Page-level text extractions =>

******************************

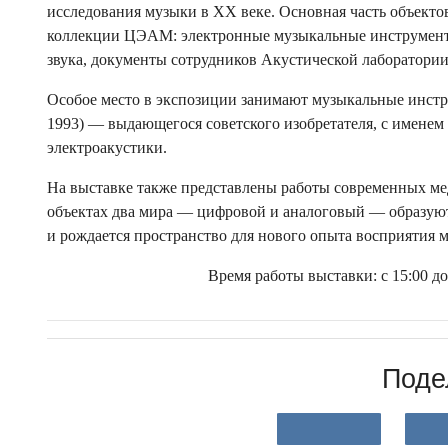
исследования музыки в ХХ веке. Основная часть объектов
коллекции ЦЭАМ: электронные музыкальные инструмент
звука, документы сотрудников Акустической лаборатории
Особое место в экспозиции занимают музыкальные инстр
1993) — выдающегося советского изобретателя, с именем
электроакустики.
На выставке также представлены работы современных ме
объектах два мира — цифровой и аналоговый — образуют
и рождается пространство для нового опыта восприятия м
Время работы выставки: с 15:00 до
Поде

******************************

Beginning at the line with "объектах два мира" and ending at the last line of the entries, print every line exactly.

Your response =>
объектах два мира — цифровой и аналоговый — образуют
и рождается пространство для нового опыта восприятия м
Время работы выставки: с 15:00 до
Поде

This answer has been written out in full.